Even though, almost all parameters differed significantly between in vivo and ex vivo, there was no significant difference between the classification outcomes of a classifier trained and tested on in vivo data and a classifier trained on ex vivo data and tested on in vivo data. Based on forward feature selection four parameters were selected to create a classification with a reduced number of parameters. The four selected parameters were the blood volume fraction, the saturation of the blood, the volume fraction of water and fat and the volume fraction of fat from water plus fat. With these selected parameters similar results were obtained, compared to the classification using all parameters. This shows that is it possible in colorectal cancer to include ex vivo measurements in the training of a classification, that is used for in vivo measurement classification.
In this thesis several different analysis techniques were used.
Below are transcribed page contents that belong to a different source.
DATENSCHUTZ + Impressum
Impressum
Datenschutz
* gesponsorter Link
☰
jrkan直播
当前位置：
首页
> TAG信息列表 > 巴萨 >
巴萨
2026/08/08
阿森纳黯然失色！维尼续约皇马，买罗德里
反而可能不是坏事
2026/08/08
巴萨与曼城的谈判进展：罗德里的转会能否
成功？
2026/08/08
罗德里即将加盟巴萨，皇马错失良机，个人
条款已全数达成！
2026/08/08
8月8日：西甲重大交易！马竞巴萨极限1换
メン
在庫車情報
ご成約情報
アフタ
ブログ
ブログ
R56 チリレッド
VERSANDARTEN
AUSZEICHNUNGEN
In the final chapter it is examined which analysis technique performs best for the classification of healthy colorectal wall versus tumor. In this chapter, normalization techniques, feature extraction techniques, and different classifiers are examined in nine different datasets.
It was found that overfitting is a problem in complex classifiers like k-nearest neighbor (kNN), linear discriminant analysis (LDA) and decision tree classifiers. Especially when the entire spectrum (1151 wavelengths) is used for classification, overfitting is present from these three classifiers. If feature reduction techniques are applied, the chances of overfitting decrease for both LDA and kNN. For decision tree classification, even with feature reduction there is a large chance of overfitting. Overall SVM and neural network (NN) classifiers showed the best results with the least chance of overfitting.
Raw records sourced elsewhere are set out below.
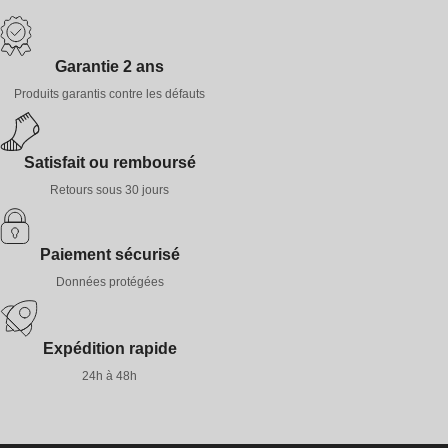
Garantie 2 ans
Produits garantis contre les défauts
Satisfait ou remboursé
Retours sous 30 jours
Paiement sécurisé
Données protégées
Expédition rapide
24h à 48h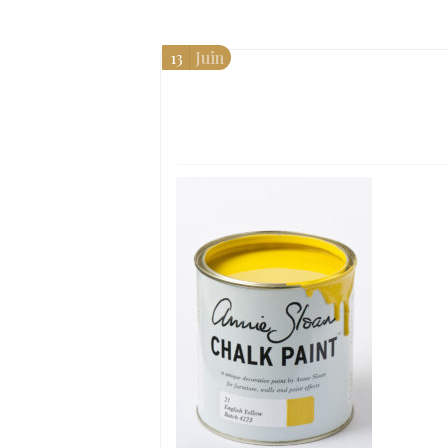
13
Juin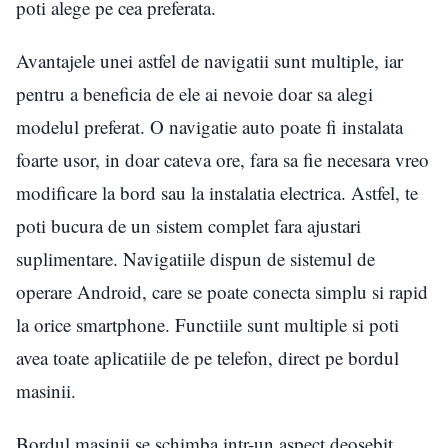
poti alege pe cea preferata.
Avantajele unei astfel de navigatii sunt multiple, iar
pentru a beneficia de ele ai nevoie doar sa alegi
modelul preferat. O navigatie auto poate fi instalata
foarte usor, in doar cateva ore, fara sa fie necesara vreo
modificare la bord sau la instalatia electrica. Astfel, te
poti bucura de un sistem complet fara ajustari
suplimentare. Navigatiile dispun de sistemul de
operare Android, care se poate conecta simplu si rapid
la orice smartphone. Functiile sunt multiple si poti
avea toate aplicatiile de pe telefon, direct pe bordul
masinii.
Bordul masinii se schimba intr-un aspect deosebit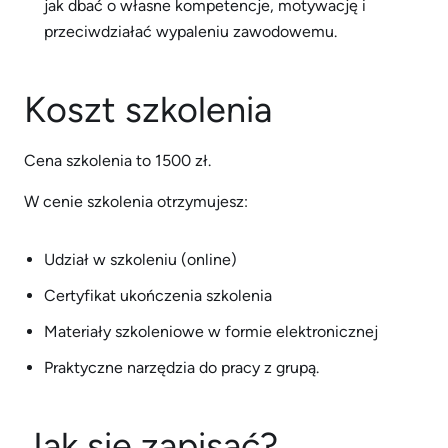
jak dbać o własne kompetencje, motywację i
przeciwdziałać wypaleniu zawodowemu.
Koszt szkolenia
Cena szkolenia to 1500 zł.
W cenie szkolenia otrzymujesz:
Udział w szkoleniu (online)
Certyfikat ukończenia szkolenia
Materiały szkoleniowe w formie elektronicznej
Praktyczne narzędzia do pracy z grupą.
Jak się zapisać?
Normalization overall did not seem to improve classification results. However, it was found that in the fiberoptic DRS datasets, in which disposable needles were used, normalization did improve the classification outcome. This might have to do with small differences between the disposable needles used in for these two dataset. Moreover, between the white reference and the actual measurements, a switch needed to be made between the white reference needle and the measurement needle. This switch might have introduced intensity differences which were not patient or tissue specific. To overcome these intensity differences, normalization might be a solution. If normalization is used, it is recommended to use normalization at 800 nm, instead of normalization using the area under the curve or SNV normalization.
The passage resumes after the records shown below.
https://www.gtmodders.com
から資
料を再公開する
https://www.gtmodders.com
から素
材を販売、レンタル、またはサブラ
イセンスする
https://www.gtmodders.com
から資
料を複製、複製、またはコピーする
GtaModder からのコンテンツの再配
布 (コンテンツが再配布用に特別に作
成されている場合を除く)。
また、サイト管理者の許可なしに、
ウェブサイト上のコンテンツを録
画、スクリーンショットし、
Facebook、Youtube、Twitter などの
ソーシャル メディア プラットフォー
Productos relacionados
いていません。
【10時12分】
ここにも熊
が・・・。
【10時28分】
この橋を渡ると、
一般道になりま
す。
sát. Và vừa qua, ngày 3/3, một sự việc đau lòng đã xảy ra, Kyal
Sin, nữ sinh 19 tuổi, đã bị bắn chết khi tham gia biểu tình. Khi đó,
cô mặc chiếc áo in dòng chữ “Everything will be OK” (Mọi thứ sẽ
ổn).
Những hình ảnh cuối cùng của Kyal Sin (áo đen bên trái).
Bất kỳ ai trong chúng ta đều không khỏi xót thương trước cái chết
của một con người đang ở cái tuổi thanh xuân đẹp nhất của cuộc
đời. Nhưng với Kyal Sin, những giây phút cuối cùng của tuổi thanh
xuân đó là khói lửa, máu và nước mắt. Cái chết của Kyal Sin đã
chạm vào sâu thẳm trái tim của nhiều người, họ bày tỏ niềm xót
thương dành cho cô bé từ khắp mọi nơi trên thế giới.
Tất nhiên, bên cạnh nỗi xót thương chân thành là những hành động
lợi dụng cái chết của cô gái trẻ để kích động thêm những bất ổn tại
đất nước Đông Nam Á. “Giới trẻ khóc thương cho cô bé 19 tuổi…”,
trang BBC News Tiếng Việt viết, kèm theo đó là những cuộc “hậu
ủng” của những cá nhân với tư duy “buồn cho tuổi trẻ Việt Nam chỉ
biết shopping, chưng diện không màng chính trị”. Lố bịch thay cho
Comparing different feature extraction techniques to the use of the entire spectrum, it was found that it is most useful to use features that describe the shape of the spectrum as good as possible. The parameters obtained with the analytical model based on optical diffusion theory were found to be the best parameters used for classification. However, these parameters cannot always be used due to assumptions made in the model on fiber distance and the assumption that illumination was done with a collimated beam, excluding diffuse reflection HSI. If fit parameters could not be used, shape-based features were the best feature extraction method. It was concluded that the optimal classification of healthy colorectal wall and tumor is done using a SVM or NN, using fit parameters or shape-based features, without normalization.